À Niagara Falls, des intervenants comme Bonaventure Otshudi visitent aussi les hôtels. Le séjour dans ce type d’établissement est une bénédiction et une malédiction pour les réfugiés, estime Adrien Wilsonne, un pasteur d’origine haïtienne à Fort Érié. Ils habitent quelque part, mais n’ont pas de contact avec ce qui se passe à l’extérieur des murs, dit-il. Certains francophones séjournant à l’hôtel se sont fait dire qu’ils avaient un rendez-vous médical « et quand ils sont arrivés, ils ont constaté qu’ils ne comprenaient pas l’anglais », décrit Adrien Wilsonne, qui a joué le rôle d’interprète pour certains demandeurs d’asile.
Appel à la solidarité
Immigration, Réfugiés et Citoyenneté Canada assurait par le passé que les transferts se faisaient sur une base volontaire, mais en réponse à une question du Devoir, l’agence a admis qu’il est possible qu’une personne soit déplacée contre son gré en Ontario, puis renvoyée au Québec lorsqu’une place au Québec devient disponible.
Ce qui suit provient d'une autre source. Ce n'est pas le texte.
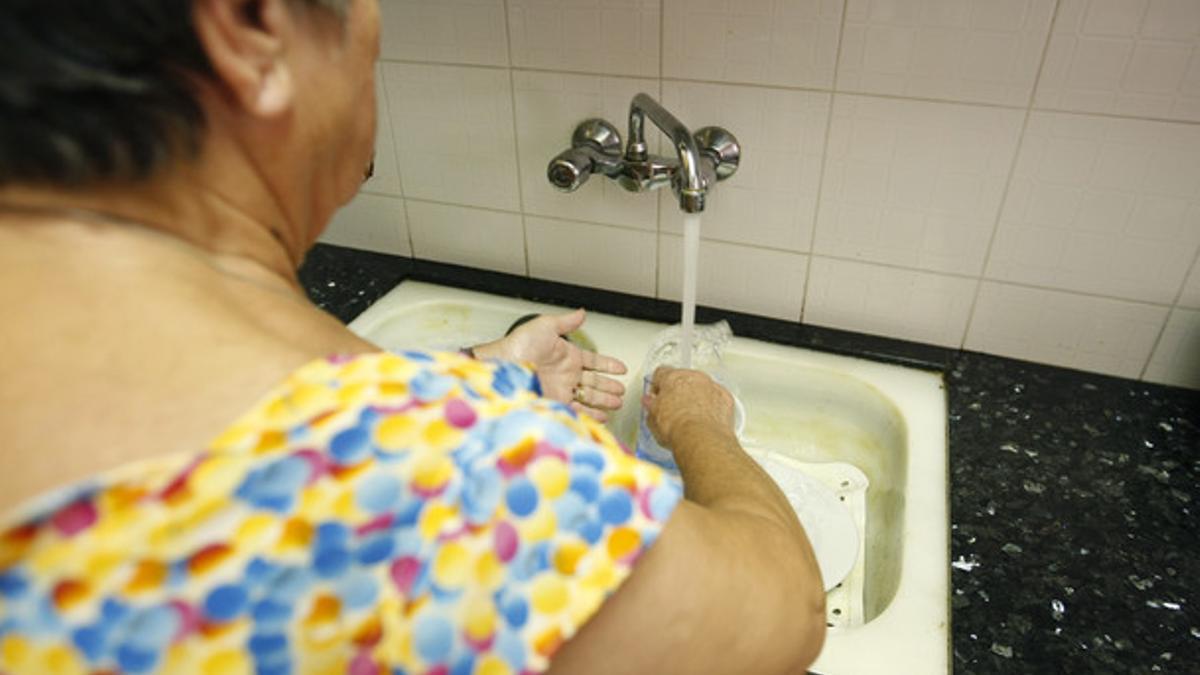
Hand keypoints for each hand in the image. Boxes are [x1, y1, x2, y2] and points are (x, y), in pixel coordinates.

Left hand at [473, 309, 627, 420]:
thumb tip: (582, 313)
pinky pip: (578, 410)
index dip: (608, 365)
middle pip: (594, 382)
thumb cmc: (519, 344)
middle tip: (622, 392)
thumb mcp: (546, 326)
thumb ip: (566, 322)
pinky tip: (601, 417)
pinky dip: (591, 414)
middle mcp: (566, 374)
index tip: (621, 368)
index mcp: (568, 356)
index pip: (594, 361)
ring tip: (617, 404)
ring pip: (589, 397)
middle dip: (609, 387)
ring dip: (604, 401)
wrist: (504, 366)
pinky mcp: (556, 403)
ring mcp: (562, 390)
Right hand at [642, 366, 735, 449]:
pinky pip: (717, 398)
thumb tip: (651, 404)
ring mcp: (711, 386)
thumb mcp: (653, 419)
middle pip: (683, 379)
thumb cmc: (677, 427)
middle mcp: (693, 377)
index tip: (657, 395)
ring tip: (691, 418)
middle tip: (674, 409)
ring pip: (702, 387)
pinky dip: (713, 406)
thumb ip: (651, 405)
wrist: (701, 438)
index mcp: (672, 377)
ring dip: (697, 397)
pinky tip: (706, 421)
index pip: (661, 373)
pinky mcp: (726, 398)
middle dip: (679, 391)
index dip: (658, 386)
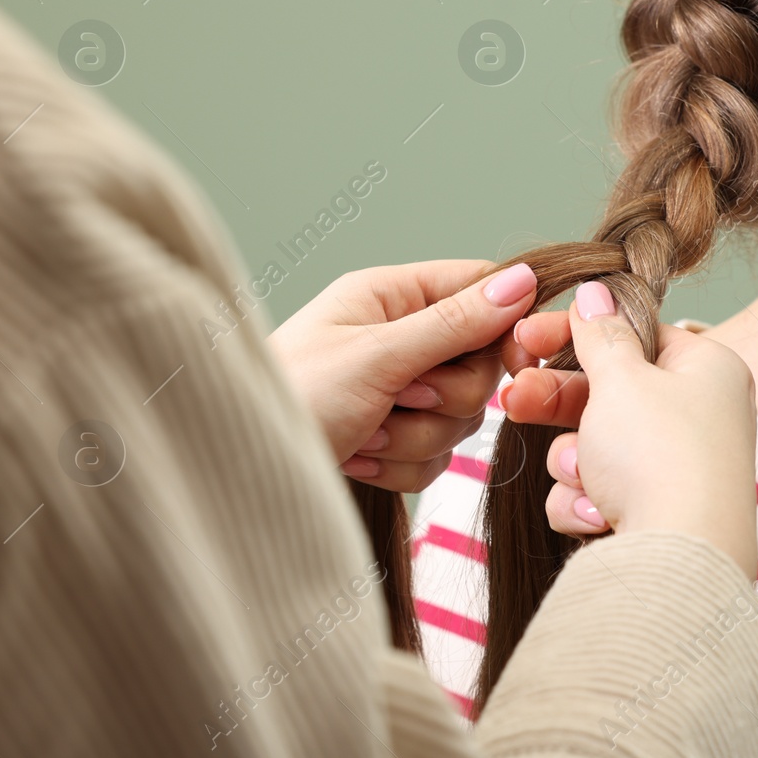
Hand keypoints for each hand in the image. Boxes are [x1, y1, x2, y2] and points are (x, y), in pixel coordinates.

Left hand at [268, 260, 537, 492]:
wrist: (236, 475)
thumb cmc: (289, 399)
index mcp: (390, 297)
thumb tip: (522, 281)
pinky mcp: (392, 439)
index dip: (505, 323)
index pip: (478, 288)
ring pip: (461, 418)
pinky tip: (356, 457)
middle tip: (397, 398)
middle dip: (443, 396)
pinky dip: (400, 466)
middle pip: (480, 365)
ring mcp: (396, 392)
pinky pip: (437, 457)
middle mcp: (397, 339)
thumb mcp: (375, 356)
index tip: (515, 359)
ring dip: (416, 436)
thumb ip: (453, 323)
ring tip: (364, 433)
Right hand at [500, 281, 757, 577]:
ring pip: (595, 449)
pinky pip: (598, 495)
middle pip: (609, 393)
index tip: (526, 337)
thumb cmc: (659, 456)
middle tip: (514, 398)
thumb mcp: (621, 380)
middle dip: (558, 403)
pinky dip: (586, 503)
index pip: (635, 334)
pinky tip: (597, 516)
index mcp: (708, 370)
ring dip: (574, 463)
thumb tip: (596, 290)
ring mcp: (678, 470)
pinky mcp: (655, 516)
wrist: (678, 561)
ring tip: (584, 476)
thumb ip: (600, 335)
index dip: (577, 335)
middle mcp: (700, 417)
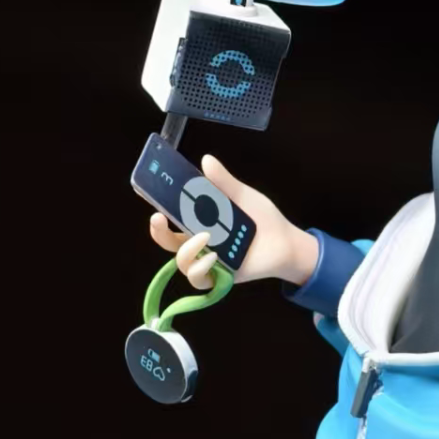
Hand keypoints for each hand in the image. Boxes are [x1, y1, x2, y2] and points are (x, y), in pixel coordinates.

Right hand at [147, 153, 315, 289]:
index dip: (159, 213)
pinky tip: (213, 257)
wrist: (286, 240)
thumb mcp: (242, 196)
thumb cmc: (263, 219)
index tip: (152, 201)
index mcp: (200, 223)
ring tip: (204, 237)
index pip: (171, 220)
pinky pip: (200, 279)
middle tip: (158, 218)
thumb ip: (223, 182)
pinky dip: (201, 269)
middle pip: (167, 242)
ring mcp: (208, 261)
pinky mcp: (220, 277)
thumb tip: (206, 159)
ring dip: (187, 249)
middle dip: (158, 231)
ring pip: (182, 261)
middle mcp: (199, 243)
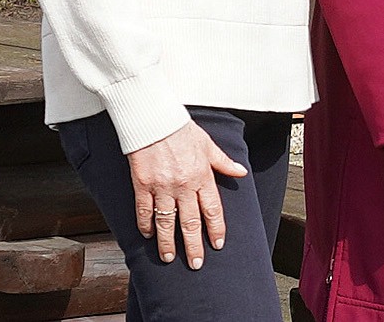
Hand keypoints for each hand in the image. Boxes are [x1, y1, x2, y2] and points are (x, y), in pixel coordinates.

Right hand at [129, 121, 247, 268]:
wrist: (154, 121)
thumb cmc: (181, 130)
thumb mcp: (208, 145)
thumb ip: (224, 162)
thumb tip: (241, 172)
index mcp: (202, 176)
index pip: (212, 209)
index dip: (215, 229)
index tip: (217, 244)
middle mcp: (183, 185)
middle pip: (190, 222)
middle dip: (193, 245)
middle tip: (196, 263)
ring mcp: (162, 187)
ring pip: (166, 222)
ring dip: (168, 242)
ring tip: (169, 257)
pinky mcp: (142, 186)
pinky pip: (144, 212)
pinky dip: (146, 226)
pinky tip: (148, 235)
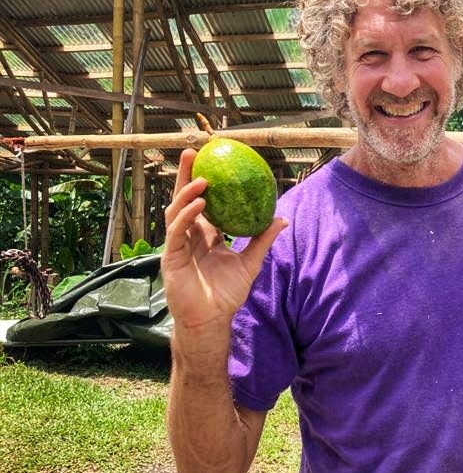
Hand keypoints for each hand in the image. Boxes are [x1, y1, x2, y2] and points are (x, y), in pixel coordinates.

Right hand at [161, 148, 286, 332]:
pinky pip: (177, 231)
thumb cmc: (227, 294)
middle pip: (184, 199)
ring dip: (187, 193)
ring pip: (177, 211)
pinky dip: (187, 216)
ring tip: (203, 179)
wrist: (212, 320)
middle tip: (193, 152)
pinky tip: (199, 205)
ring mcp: (177, 245)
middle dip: (186, 175)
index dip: (203, 181)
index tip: (212, 160)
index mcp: (204, 235)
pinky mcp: (171, 257)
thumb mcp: (250, 262)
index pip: (202, 202)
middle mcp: (188, 236)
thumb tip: (281, 219)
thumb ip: (262, 240)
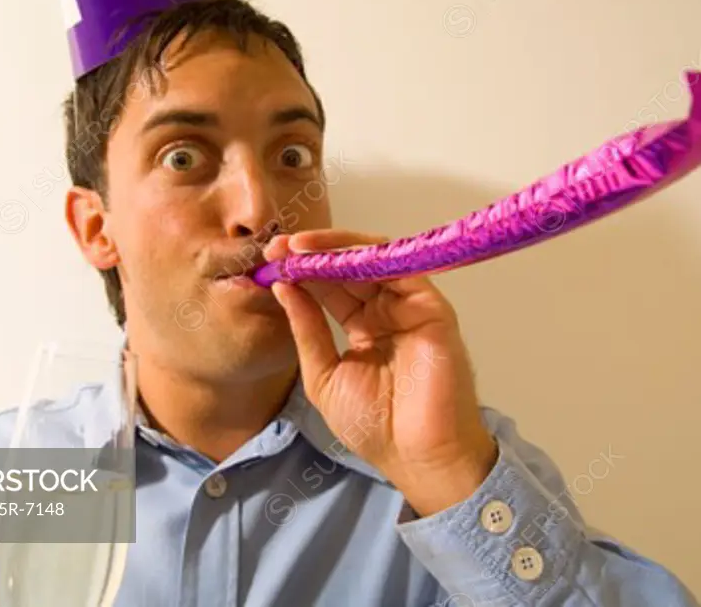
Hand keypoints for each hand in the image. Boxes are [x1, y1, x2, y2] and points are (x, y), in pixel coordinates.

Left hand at [264, 229, 497, 516]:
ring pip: (372, 260)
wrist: (415, 454)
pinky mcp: (431, 307)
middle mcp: (388, 311)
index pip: (331, 288)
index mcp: (365, 327)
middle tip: (277, 246)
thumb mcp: (324, 375)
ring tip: (297, 247)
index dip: (301, 271)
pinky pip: (400, 269)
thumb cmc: (374, 426)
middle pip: (349, 267)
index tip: (269, 260)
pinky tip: (333, 255)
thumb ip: (308, 330)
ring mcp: (410, 307)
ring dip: (334, 248)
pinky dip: (366, 255)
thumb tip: (283, 287)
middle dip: (311, 254)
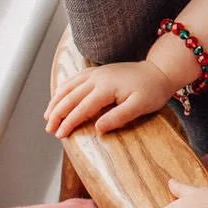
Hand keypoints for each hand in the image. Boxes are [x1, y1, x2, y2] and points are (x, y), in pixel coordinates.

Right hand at [45, 60, 173, 137]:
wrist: (159, 71)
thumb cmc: (152, 91)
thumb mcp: (140, 107)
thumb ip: (119, 117)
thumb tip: (98, 128)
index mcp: (106, 87)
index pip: (82, 108)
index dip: (69, 122)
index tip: (60, 135)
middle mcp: (97, 77)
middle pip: (70, 96)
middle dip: (57, 113)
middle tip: (49, 129)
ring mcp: (96, 72)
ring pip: (69, 86)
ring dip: (56, 101)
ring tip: (48, 116)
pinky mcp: (98, 71)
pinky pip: (75, 79)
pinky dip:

Adrien Wilsonne est catégorique : « Ce sont des gens qu’on a débarqués », dit-il. Certains retournent même par leurs propres moyens au Québec, puisqu’ils ont de la parenté dans la province.
Pour ceux qui décident de demeurer dans la région de Niagara, la transition de l’hôtel vers leur propre logement est complexe. Le loyer moyen d’un appartement de deux chambres est de 1260 $ dans la région, mais le programme d’aide sociale ontarien n’offre qu’une allocation pour logement de 756 $ pour une famille de quatre. « J’ai une famille qui a trois enfants et dont la femme est enceinte. Pour un logement, on demande papier de travail, dossier de crédit et en plus de ça, avec l’inflation, l’allocation de base n’est pas suffisante », illustre Naromie Azar Charles.